PROBLEM DESCRIPTION -
Could you write out every one of the lines below word for word, keeping each one unchanged?

DATA TO USE -
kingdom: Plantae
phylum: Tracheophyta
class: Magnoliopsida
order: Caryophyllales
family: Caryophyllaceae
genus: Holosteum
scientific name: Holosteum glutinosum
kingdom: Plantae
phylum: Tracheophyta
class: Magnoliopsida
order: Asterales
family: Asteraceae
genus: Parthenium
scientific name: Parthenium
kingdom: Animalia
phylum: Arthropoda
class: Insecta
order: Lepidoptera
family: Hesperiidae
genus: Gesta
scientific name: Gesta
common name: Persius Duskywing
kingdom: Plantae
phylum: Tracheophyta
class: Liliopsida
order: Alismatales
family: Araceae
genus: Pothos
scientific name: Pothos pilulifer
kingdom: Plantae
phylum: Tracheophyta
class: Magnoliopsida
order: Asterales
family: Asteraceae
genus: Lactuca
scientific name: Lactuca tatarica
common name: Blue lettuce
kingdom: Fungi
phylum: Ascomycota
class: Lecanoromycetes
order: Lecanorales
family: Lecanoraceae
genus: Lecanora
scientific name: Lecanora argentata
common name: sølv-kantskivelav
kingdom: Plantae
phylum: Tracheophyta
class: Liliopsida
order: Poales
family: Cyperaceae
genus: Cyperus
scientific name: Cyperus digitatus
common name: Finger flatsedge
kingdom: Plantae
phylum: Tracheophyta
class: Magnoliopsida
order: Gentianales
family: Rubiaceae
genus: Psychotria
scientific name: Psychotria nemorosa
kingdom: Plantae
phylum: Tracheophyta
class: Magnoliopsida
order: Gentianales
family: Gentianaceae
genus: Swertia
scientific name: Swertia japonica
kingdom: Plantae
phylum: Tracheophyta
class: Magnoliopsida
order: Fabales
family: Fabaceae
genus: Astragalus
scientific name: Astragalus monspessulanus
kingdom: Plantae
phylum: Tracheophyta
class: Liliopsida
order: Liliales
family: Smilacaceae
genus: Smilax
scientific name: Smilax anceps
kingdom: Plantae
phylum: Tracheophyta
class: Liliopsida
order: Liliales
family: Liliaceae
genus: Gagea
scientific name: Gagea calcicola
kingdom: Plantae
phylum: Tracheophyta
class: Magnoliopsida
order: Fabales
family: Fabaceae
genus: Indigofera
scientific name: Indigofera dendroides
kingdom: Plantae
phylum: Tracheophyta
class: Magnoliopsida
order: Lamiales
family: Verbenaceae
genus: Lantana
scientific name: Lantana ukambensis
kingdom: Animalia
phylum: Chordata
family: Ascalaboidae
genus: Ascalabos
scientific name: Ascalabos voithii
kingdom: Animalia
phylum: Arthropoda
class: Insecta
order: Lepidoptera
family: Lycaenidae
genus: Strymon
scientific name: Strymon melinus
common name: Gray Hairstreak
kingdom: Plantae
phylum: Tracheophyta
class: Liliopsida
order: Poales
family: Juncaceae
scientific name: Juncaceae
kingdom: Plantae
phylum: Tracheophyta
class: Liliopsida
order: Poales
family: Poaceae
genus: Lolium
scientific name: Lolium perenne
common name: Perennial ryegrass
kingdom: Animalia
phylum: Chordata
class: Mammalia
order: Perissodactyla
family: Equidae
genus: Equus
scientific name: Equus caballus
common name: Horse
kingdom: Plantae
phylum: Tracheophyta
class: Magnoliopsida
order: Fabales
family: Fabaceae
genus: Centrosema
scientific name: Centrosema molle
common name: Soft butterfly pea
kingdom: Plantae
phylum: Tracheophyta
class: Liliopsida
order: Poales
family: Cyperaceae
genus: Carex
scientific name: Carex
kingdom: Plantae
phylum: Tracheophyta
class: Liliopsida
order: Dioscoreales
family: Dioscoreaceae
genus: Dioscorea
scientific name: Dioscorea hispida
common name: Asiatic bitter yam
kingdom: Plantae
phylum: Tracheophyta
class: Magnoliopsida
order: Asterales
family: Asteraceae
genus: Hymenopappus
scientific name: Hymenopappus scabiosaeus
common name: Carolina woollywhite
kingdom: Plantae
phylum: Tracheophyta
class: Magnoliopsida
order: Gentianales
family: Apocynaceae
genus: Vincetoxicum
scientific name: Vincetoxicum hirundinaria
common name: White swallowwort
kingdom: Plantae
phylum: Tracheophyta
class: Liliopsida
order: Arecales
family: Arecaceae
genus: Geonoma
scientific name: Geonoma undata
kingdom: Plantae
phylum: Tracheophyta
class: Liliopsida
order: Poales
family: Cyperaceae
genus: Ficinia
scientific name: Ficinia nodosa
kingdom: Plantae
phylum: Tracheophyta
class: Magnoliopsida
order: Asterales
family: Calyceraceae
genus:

TASK OUTPUT -
kingdom: Plantae
phylum: Tracheophyta
class: Magnoliopsida
order: Caryophyllales
family: Caryophyllaceae
genus: Holosteum
scientific name: Holosteum glutinosum
kingdom: Plantae
phylum: Tracheophyta
class: Magnoliopsida
order: Asterales
family: Asteraceae
genus: Parthenium
scientific name: Parthenium
kingdom: Animalia
phylum: Arthropoda
class: Insecta
order: Lepidoptera
family: Hesperiidae
genus: Gesta
scientific name: Gesta
common name: Persius Duskywing
kingdom: Plantae
phylum: Tracheophyta
class: Liliopsida
order: Alismatales
family: Araceae
genus: Pothos
scientific name: Pothos pilulifer
kingdom: Plantae
phylum: Tracheophyta
class: Magnoliopsida
order: Asterales
family: Asteraceae
genus: Lactuca
scientific name: Lactuca tatarica
common name: Blue lettuce
kingdom: Fungi
phylum: Ascomycota
class: Lecanoromycetes
order: Lecanorales
family: Lecanoraceae
genus: Lecanora
scientific name: Lecanora argentata
common name: sølv-kantskivelav
kingdom: Plantae
phylum: Tracheophyta
class: Liliopsida
order: Poales
family: Cyperaceae
genus: Cyperus
scientific name: Cyperus digitatus
common name: Finger flatsedge
kingdom: Plantae
phylum: Tracheophyta
class: Magnoliopsida
order: Gentianales
family: Rubiaceae
genus: Psychotria
scientific name: Psychotria nemorosa
kingdom: Plantae
phylum: Tracheophyta
class: Magnoliopsida
order: Gentianales
family: Gentianaceae
genus: Swertia
scientific name: Swertia japonica
kingdom: Plantae
phylum: Tracheophyta
class: Magnoliopsida
order: Fabales
family: Fabaceae
genus: Astragalus
scientific name: Astragalus monspessulanus
kingdom: Plantae
phylum: Tracheophyta
class: Liliopsida
order: Liliales
family: Smilacaceae
genus: Smilax
scientific name: Smilax anceps
kingdom: Plantae
phylum: Tracheophyta
class: Liliopsida
order: Liliales
family: Liliaceae
genus: Gagea
scientific name: Gagea calcicola
kingdom: Plantae
phylum: Tracheophyta
class: Magnoliopsida
order: Fabales
family: Fabaceae
genus: Indigofera
scientific name: Indigofera dendroides
kingdom: Plantae
phylum: Tracheophyta
class: Magnoliopsida
order: Lamiales
family: Verbenaceae
genus: Lantana
scientific name: Lantana ukambensis
kingdom: Animalia
phylum: Chordata
family: Ascalaboidae
genus: Ascalabos
scientific name: Ascalabos voithii
kingdom: Animalia
phylum: Arthropoda
class: Insecta
order: Lepidoptera
family: Lycaenidae
genus: Strymon
scientific name: Strymon melinus
common name: Gray Hairstreak
kingdom: Plantae
phylum: Tracheophyta
class: Liliopsida
order: Poales
family: Juncaceae
scientific name: Juncaceae
kingdom: Plantae
phylum: Tracheophyta
class: Liliopsida
order: Poales
family: Poaceae
genus: Lolium
scientific name: Lolium perenne
common name: Perennial ryegrass
kingdom: Animalia
phylum: Chordata
class: Mammalia
order: Perissodactyla
family: Equidae
genus: Equus
scientific name: Equus caballus
common name: Horse
kingdom: Plantae
phylum: Tracheophyta
class: Magnoliopsida
order: Fabales
family: Fabaceae
genus: Centrosema
scientific name: Centrosema molle
common name: Soft butterfly pea
kingdom: Plantae
phylum: Tracheophyta
class: Liliopsida
order: Poales
family: Cyperaceae
genus: Carex
scientific name: Carex
kingdom: Plantae
phylum: Tracheophyta
class: Liliopsida
order: Dioscoreales
family: Dioscoreaceae
genus: Dioscorea
scientific name: Dioscorea hispida
common name: Asiatic bitter yam
kingdom: Plantae
phylum: Tracheophyta
class: Magnoliopsida
order: Asterales
family: Asteraceae
genus: Hymenopappus
scientific name: Hymenopappus scabiosaeus
common name: Carolina woollywhite
kingdom: Plantae
phylum: Tracheophyta
class: Magnoliopsida
order: Gentianales
family: Apocynaceae
genus: Vincetoxicum
scientific name: Vincetoxicum hirundinaria
common name: White swallowwort
kingdom: Plantae
phylum: Tracheophyta
class: Liliopsida
order: Arecales
family: Arecaceae
genus: Geonoma
scientific name: Geonoma undata
kingdom: Plantae
phylum: Tracheophyta
class: Liliopsida
order: Poales
family: Cyperaceae
genus: Ficinia
scientific name: Ficinia nodosa
kingdom: Plantae
phylum: Tracheophyta
class: Magnoliopsida
order: Asterales
family: Calyceraceae
genus:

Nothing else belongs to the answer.